É claro que existem armas contagiosas. Os colonizadores norte-americanos deliberadamente deram aos índios cobertores contaminados com varíola; mais recentemente, pesquisadores militares tanto americanos quanto soviéticos fizeram experiências com alguns vírus de transmissão fácil.
Apesar disso, as armas contagiosas têm por hábito voltar para atacar o agressor. Por essa razão, as armas biológicas neste século envolveram principalmente coisas como esporos de antraz (uma espécie de bacilo, ou pústula maligna), que penetram nos pulmões das pessoas e geram bactérias que se multiplicam no organismo e acabam por provocar a morte, mas enquanto isso não contaminam a mais ninguém.
É possível que com o passar do tempo a engenharia genética venha a aumentar a probabilidade de uso de armas contagiosas. A engenharia genética abre a possibilidade de enfrentar um vírus assassino com uma vacina efetiva, de modo que o agressor pudesse ser imunizado.
Mesmo assim, o principal efeito da biotecnologia atual, até hoje -e tem sido dramático- tem sido a fabricação de armas tradicionais, como o antraz, de produção muito mais fácil e barata.
Para isso basta um local do tamanho de um porão comum, contando com equipamentos do tipo encontrado em laboratórios médicos comuns e companhias de biotecnologia. As receitas podem ser obtidas em bibliotecas universitárias, e os ingredientes -pequenas culturas de agentes patogênicos que podem ser rapidamente multiplicados em tanques de fermentação- são adquiridos rotineiramente de vendedores comerciais, ou passados em escolas.
As armas que podem resultar disso são espantosamente destrutivas. Um excelente relatório do Escritório de Avaliação Tecnológica sobre armas de destruição em massa estima que uma única ogiva de esporos de antraz que aterrissasse em Washington D.C., num dia de ventos moderados, seria capaz de matar entre 30 mil e 100 mil pessoas -um pouco mais perigoso do que uma bomba atômica do tamanho daquela despejada em Hiroshima, mas nada comparável à devastação que resultaria de uma ogiva nuclear moderna.

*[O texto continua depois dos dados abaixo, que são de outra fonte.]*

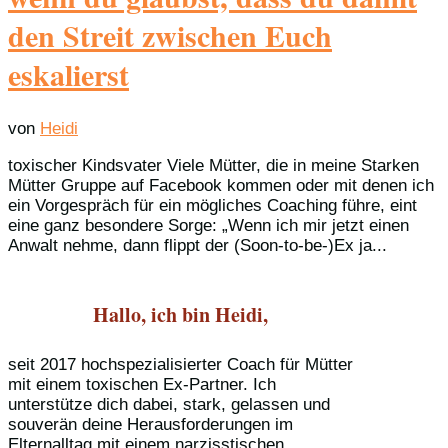
den Streit zwischen Euch
eskalierst
von
Heidi
toxischer Kindsvater Viele Mütter, die in meine Starken
Mütter Gruppe auf Facebook kommen oder mit denen ich
ein Vorgespräch für ein mögliches Coaching führe, eint
eine ganz besondere Sorge: „Wenn ich mir jetzt einen
Anwalt nehme, dann flippt der (Soon-to-be-)Ex ja...
Hallo, ich bin Heidi,
seit 2017 hochspezialisierter Coach für Mütter
mit einem toxischen Ex-Partner. Ich
unterstütze dich dabei, stark, gelassen und
souverän deine Herausforderungen im
Elternalltag mit einem narzisstischen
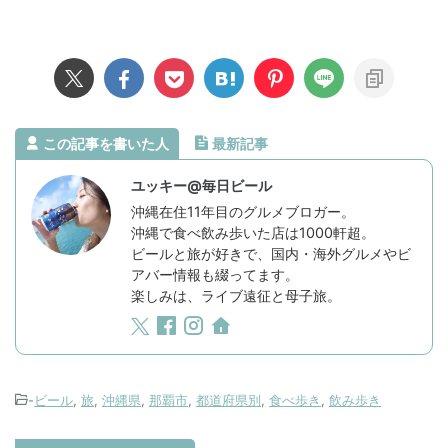
この記事を書いた人
最新記事
ユッキー@毎日ビール
沖縄在住11年目のグルメブロガー。
沖縄で食べ飲み歩いた店は1000軒超。
ビールと旅が好きで、国内・海外グルメやビ
アバー情報も綴ってます。
楽しみは、ライブ遠征と母子旅。
-
ビール
,
旅
,
沖縄県
,
那覇市
,
都道府県別
,
食べ歩き
,
飲み歩き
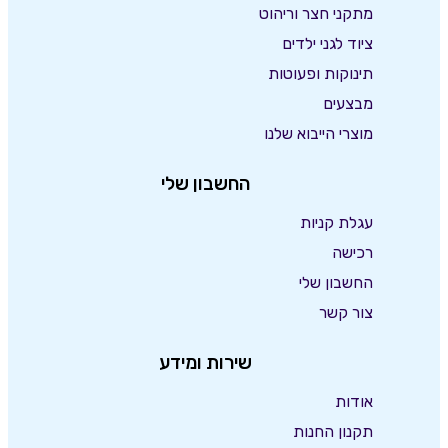
מתקני חצר וריהוט
ציוד לגני ילדים
תינוקות ופעוטות
מבצעים
מוצרי הייבוא שלנו
החשבון שלי
עגלת קניות
רכישה
החשבון שלי
צור קשר
שירות ומידע
אודות
תקנון החנות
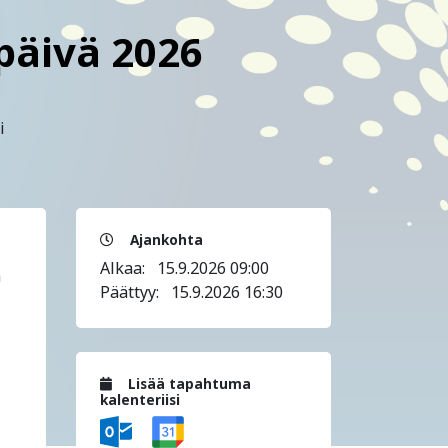
ipäivä 2026
i
Ajankohta
Alkaa:
15.9.2026 09:00
a
Päättyy:
15.9.2026 16:30
Lisää tapahtuma
kalenteriisi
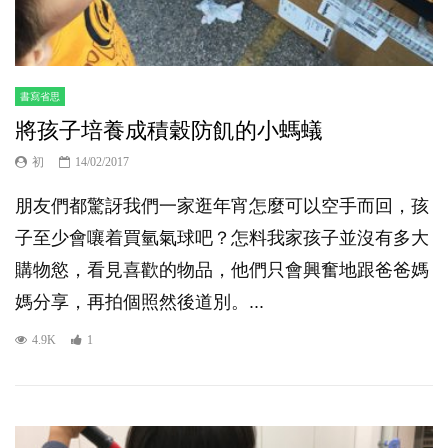
書寫省思
將孩子培養成積穀防飢的小螞蟻
初
14/02/2017
朋友們都驚訝我們一家逛年宵怎麼可以空手而回，孩
子至少會嚷着買氫氣球吧？怎料我家孩子並沒有多大
購物慾，看見喜歡的物品，他們只會興奮地跟爸爸媽
媽分享，再拍個照然後道別。...
4.9K
1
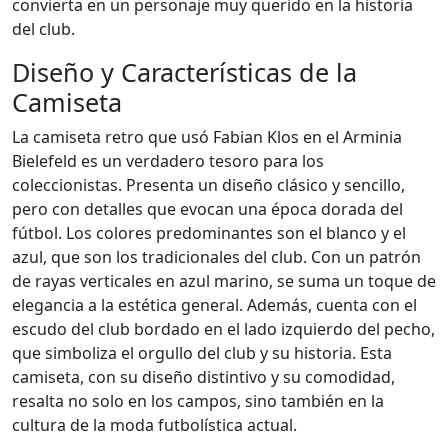
convierta en un personaje muy querido en la historia
del club.
Diseño y Características de la
Camiseta
La camiseta retro que usó Fabian Klos en el Arminia
Bielefeld es un verdadero tesoro para los
coleccionistas. Presenta un diseño clásico y sencillo,
pero con detalles que evocan una época dorada del
fútbol. Los colores predominantes son el blanco y el
azul, que son los tradicionales del club. Con un patrón
de rayas verticales en azul marino, se suma un toque de
elegancia a la estética general. Además, cuenta con el
escudo del club bordado en el lado izquierdo del pecho,
que simboliza el orgullo del club y su historia. Esta
camiseta, con su diseño distintivo y su comodidad,
resalta no solo en los campos, sino también en la
cultura de la moda futbolística actual.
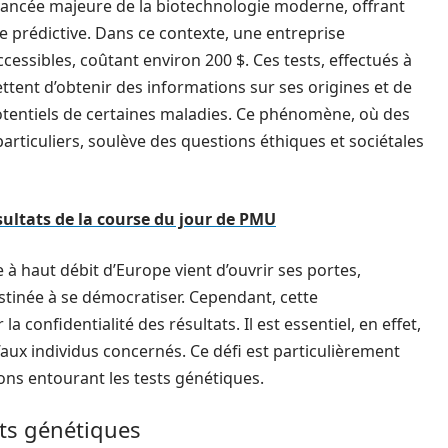
ncée majeure de la biotechnologie moderne, offrant
 prédictive. Dans ce contexte, une entreprise
essibles, coûtant environ 200 $. Ces tests, effectués à
ettent d’obtenir des informations sur ses origines et de
otentiels de certaines maladies. Ce phénomène, où des
rticuliers, soulève des questions éthiques et sociétales
ultats de la course du jour de PMU
à haut débit d’Europe vient d’ouvrir ses portes,
estinée à se démocratiser. Cependant, cette
a confidentialité des résultats. Il est essentiel, en effet,
’aux individus concernés. Ce défi est particulièrement
ions entourant les tests génétiques.
sts génétiques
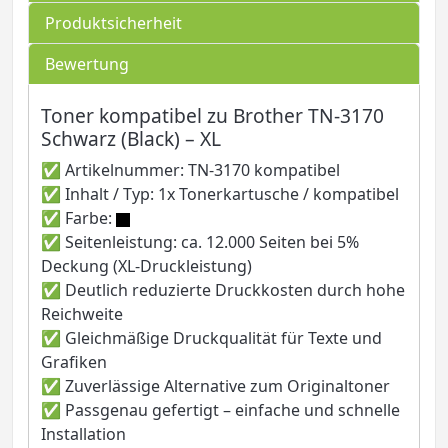
Produktsicherheit
Bewertung
Toner kompatibel zu Brother TN-3170
Schwarz (Black) – XL
✅ Artikelnummer: TN-3170 kompatibel
✅ Inhalt / Typ: 1x Tonerkartusche / kompatibel
✅ Farbe:
✅ Seitenleistung: ca. 12.000 Seiten bei 5%
Deckung (XL-Druckleistung)
✅ Deutlich reduzierte Druckkosten durch hohe
Reichweite
✅ Gleichmäßige Druckqualität für Texte und
Grafiken
✅ Zuverlässige Alternative zum Originaltoner
✅ Passgenau gefertigt – einfache und schnelle
Installation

Além disso os esporos de antraz sobrevivem no solo, quando enterradas em locais não atingidos pela luz solar. A ilha Gruinard, onde a Inglaterra detonou uma bomba experimental de antraz durante a Segunda Guerra Mundial, ainda é inabitável.
Um avião que expelisse dez vezes essa quantidade de sarin mataria apenas 600 pessoas -ou, num dia de ventos mais fortes, 6.000. Além disso o ataque de sarin, devido a seus efeitos imediatos, provocaria o início da caça aos culpados antes mesmo de o avião aterrissar em seu destino.
O antraz, pelo contrário, leva dias para mostrar seus efeitos; o piloto poderia estar tirando férias no Caribe antes que o problema fosse percebido.